Wobei die Absatzkrise von Kunst im breiteren privaten Sektor lediglich ein getreues Spiegelbild einer staatsoffiziellen Geringschätzung ist, die historisch ohne Beispiel ist. Gekrönte Häupter wie frühe Firmengründer, Päpste wie Reformatoren, Parteibosse wie Diktatoren, alle legten mehr Wert darauf, Kunst in Auftrag zu geben, als die Demokratie. Einige neu gebackene Potsdamer Demokraten werden nicht müde dabei, ihren vorgestrigen preußischen Selbstherrschern die Füße zu küssen und ihnen zuliebe die Gebäude zu opfern, die ihr gestriges Leben bedeuten. Die deklarierte Moral, alten Kulturbesitz wieder herstellen zu müssen, lähmt den Impuls, selbstbestimmt Heutiges zu gestalten.
Warum können sich die Schöpfer von künstlerischen Leistungen nicht dagegen wehren? Bedenkenlosen Abrissen wird - vergeblich - von jungen Leuten widersprochen. Noch lebende Erbauer aber sind so wenig gefragt, dass nun schleunigst über eine um sich greifende Anonymität zu sprechen ist. Selbst die Vollzieher der restaurativen Umgestaltung bleiben ja namenlos. Fragen Sie mal Restauratoren, wie offiziell ihre oft genug schöpferische Leistung bewertet wird! Sie wird mit einem neu eingeführten höheren Umsatzsteuersatz bestraft. Die Firmen und die Agenturen, das Management und die Geldgeber, die Kuratoren und die Besitzer sind heute die Helden der Kulturszene. Bis in die Medien hinein ist die aktuelle Bildkunst unterbelichtet: Bücher und Zeitschriften, Kalender und Plakatwände sind davon weitgehend entblößt. Jeder schauspielerisch Tätige hat mehr Publicity.
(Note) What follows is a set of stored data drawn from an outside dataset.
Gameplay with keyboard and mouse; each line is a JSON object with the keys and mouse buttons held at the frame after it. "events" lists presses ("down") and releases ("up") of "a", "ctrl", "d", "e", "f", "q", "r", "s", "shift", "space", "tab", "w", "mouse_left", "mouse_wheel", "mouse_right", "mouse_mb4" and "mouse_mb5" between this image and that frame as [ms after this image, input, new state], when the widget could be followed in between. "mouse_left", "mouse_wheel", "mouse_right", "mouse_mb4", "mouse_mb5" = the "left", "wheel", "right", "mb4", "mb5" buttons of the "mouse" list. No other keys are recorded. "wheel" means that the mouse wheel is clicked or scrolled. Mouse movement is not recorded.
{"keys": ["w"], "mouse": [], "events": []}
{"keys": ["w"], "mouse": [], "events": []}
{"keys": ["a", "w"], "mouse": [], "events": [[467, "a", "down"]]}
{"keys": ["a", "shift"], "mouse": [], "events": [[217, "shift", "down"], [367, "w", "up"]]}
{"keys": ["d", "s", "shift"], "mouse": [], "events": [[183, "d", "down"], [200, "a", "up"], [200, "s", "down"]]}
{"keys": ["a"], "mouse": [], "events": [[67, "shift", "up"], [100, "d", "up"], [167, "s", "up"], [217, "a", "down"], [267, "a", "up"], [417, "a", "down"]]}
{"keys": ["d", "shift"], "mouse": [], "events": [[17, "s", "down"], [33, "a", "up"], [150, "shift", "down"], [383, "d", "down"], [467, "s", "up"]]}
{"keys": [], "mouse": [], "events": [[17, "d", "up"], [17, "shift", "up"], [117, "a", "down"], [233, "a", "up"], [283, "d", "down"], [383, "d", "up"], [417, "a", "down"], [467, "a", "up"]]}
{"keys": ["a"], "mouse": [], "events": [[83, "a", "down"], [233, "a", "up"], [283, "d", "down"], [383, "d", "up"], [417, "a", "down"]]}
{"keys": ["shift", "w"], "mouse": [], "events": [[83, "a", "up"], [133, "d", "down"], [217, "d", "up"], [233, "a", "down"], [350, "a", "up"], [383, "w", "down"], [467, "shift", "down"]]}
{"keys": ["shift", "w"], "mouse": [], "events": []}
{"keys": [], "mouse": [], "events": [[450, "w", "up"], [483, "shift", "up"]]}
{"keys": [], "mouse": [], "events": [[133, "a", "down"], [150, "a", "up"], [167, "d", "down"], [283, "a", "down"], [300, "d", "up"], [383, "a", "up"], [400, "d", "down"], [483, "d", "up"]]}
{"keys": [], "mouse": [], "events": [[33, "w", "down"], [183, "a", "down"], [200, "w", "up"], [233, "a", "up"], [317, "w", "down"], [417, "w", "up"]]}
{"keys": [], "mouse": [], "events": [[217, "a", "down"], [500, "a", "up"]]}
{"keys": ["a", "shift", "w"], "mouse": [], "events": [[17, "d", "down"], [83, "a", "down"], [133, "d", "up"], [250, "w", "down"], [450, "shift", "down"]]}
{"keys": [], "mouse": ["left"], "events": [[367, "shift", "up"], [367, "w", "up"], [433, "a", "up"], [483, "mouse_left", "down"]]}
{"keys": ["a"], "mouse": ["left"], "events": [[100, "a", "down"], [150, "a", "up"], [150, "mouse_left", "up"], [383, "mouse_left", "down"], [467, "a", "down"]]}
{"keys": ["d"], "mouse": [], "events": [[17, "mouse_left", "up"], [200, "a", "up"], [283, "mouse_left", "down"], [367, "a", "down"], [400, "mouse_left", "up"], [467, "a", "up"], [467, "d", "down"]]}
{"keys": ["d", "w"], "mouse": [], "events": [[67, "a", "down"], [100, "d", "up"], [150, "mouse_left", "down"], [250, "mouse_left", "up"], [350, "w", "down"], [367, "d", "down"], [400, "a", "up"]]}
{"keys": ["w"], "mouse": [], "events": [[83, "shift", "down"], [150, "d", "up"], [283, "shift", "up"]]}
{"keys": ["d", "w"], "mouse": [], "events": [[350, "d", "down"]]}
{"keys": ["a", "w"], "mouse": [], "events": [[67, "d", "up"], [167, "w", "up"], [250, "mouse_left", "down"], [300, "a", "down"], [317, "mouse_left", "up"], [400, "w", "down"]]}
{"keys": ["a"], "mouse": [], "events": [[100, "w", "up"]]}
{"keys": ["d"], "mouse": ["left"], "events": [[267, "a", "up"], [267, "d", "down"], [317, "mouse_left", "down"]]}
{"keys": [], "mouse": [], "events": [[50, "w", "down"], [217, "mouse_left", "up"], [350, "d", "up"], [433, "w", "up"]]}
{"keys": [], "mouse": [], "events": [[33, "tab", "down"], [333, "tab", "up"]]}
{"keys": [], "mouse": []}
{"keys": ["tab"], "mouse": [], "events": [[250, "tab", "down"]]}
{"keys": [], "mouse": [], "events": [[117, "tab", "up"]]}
Potsdam, Landeshauptstadt mit bisher deutlicher Präsenz der Linken, stimmt ab. Die Vernunft und die Kultur - sie müssen sich oft genug pseudodemokratischen Mehrheiten beugen. Das ist das Traurigste: Der heute vollzogene Raubbau an kulturellen Errungenschaften wird auf dem Weg durch die Parlamente abgesegnet. Alles wird lupenrein demokratisch durchgezogen: Dresdens Bevorzugung leitender Museumsleute von sonst wo. Leipzigs Unfähigkeit, seinen Stadtraum künstlerisch zu gestalten. Rostocks rabiate Theatersparpolitik. Schwerins Hörigkeit dem Bildkünstler Uecker gegenüber: Dem hier geborenen Abgewanderten wird mit einem Museumsanbau und der Benennung der Landesbibliothek wie einem Fürsten gehuldigt. Die Moralkeule schlägt zu: Wiedergutmachung.
Man sehe sich die neuen Bundesländer genauer an. Da entstand einmal die Kunst, die in einem bemerkenswerten Ausschnitt jetzt im Barberini Potsdam wieder die Gemüter bewegt. In dem Gebäude, dessen zweckmäßige Abmessungen das nachempfunden antiquierte Äußere akzeptabel machen, ist sie durchaus gut aufgehoben. Kunstbesitzer Hasso Plattner als Initiator ist eben nach den längst verblichenen Herren Ludwig und Seiz leider eine Ausnahmefigur. Man - und das betrifft Ost- und Westmenschen gemeinsam - sollte allerdings die Chance wahrnehmen, das Drumherum ernst zu nehmen. Bis in die offiziell inspirierten Palastbilder hinein kommt eine auf den Menschen bezogene Kunst zum Ausdruck. Ganz persönlich jeweils die Handschrift und der Ausdruck und die Botschaft. Merkwürdig, wie viel davon bereits abgemeldet war. Kein besitzfördernder Marktwert. Wie moralisch.